A relation between Gibbs Entropy and Boltzmann Entropy

Question

We have Gibbs Entropy which is defined as $S_G(U,V,N)=k_B \ln \Omega_0$, where $\Omega_0$ is the number of microscopic states with energy equal or smaller than $U$. Note that this definition differs from the definition of Boltzmann Entropy, $S_B(U,V,\delta U, N) = k_B \ln \Omega$, where $\Omega = (\partial \Omega_0 / \partial U)\delta U$. Consider the different definitions of tempratures: $$T_B = (\partial S_B / \partial U)^{-1}$$ $$T_G = (\partial S_G / \partial U)^{-1}$$

I want to show that: $$T_B/T_G = 1/(1+k_B/C)$$ where $C = (\partial T_G /\partial E)^{-1}$ is the total heat capacity associated with $T_G$.

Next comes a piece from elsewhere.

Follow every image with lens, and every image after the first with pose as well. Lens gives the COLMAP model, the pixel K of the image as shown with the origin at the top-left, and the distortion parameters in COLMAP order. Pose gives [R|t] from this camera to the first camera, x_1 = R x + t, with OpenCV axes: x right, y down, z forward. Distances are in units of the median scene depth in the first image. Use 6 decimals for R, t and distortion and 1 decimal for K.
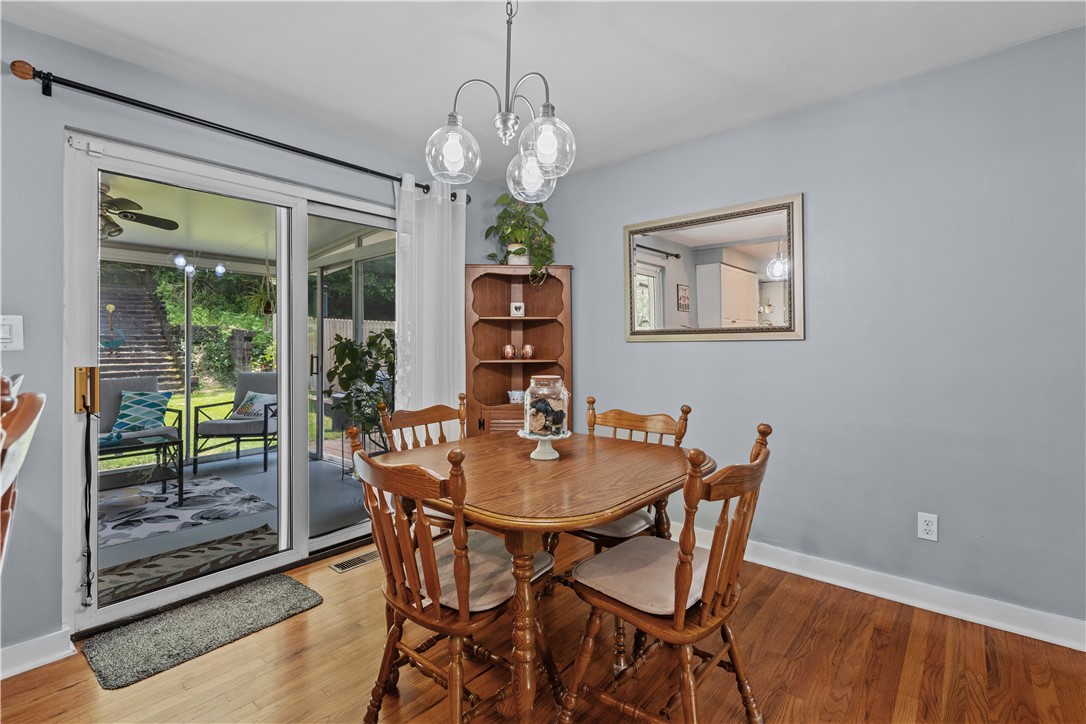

I am not sure how to show it, after some algebraic manipulations I got to: $$T_B/T_G = \frac{\Omega / \Omega_0}{(\partial \Omega \partial U) / (\partial \Omega_0 / \partial U)} = $$ $$ = \frac{\delta U (\partial \Omega_0 / \partial U)/\Omega_0}{\partial^2 \Omega_0 /\partial U^2\delta U / (\partial \Omega_0 /\partial U)} = $$ $$ = \frac{(\partial \Omega_0 / \partial U)^2 1/ \Omega_0}{\partial^2 \Omega_0 / \partial U^2}$$

And $$C^{-1} = \frac{-1}{(\partial S_G / \partial U)^2} \frac{\partial^2 S_G}{\partial U \partial E}$$

I am stuck, does someone have a detailed reference where this is shown or knows how to show it?

Answer 1

Okay, let primes be partial derivatives with respect to $U$ and $\sigma = S_B$ and $S = S_G$ and let me redefine $\Omega$ as $\Omega_0$ so that I don't have to keep writing these subscript-zeros on every $\Omega_0$ (in other words I will not refer to your $\Omega$ explicitly at all in this answer). Then you have the corresponding temperature definitions $$\begin{array}{rcl} \tau^{-1} &= \sigma' =& k ~\Omega'' /\Omega',\\ T^{-1} &= S' =& k ~\Omega'/\Omega. \end{array} $$ You have defined $$C^{-1} = T' = (1/S')' = \frac{-S''}{(S')^2} = -\frac{k \big[\Omega''/\Omega ~-~(\Omega')^2/\Omega^2\big]}{k^2 (\Omega')^2 / \Omega^2}.$$ Seems pretty straightforward to me, though I can see why you might have been put off by the complexity of the symbols, especially if you failed to unite conceptually $E$ and $U$ in your expressions. After cancellation above you should get:$$k/C = 1 - \frac{\Omega'' ~\Omega}{(\Omega')^2} = 1 - \frac{T}{\tau}.$$The only variation I'm seeing from your expression is that I get a $\tau/T = 1/(1 - k/C)$ expression, and I don't see a way to fix that difference in our signs; that minus sign seems morally destined to be there unless I'm missing something like $E$ is some energy flow into a system and therefore $E = - U$ and $C^{-1} = - T'$ or so.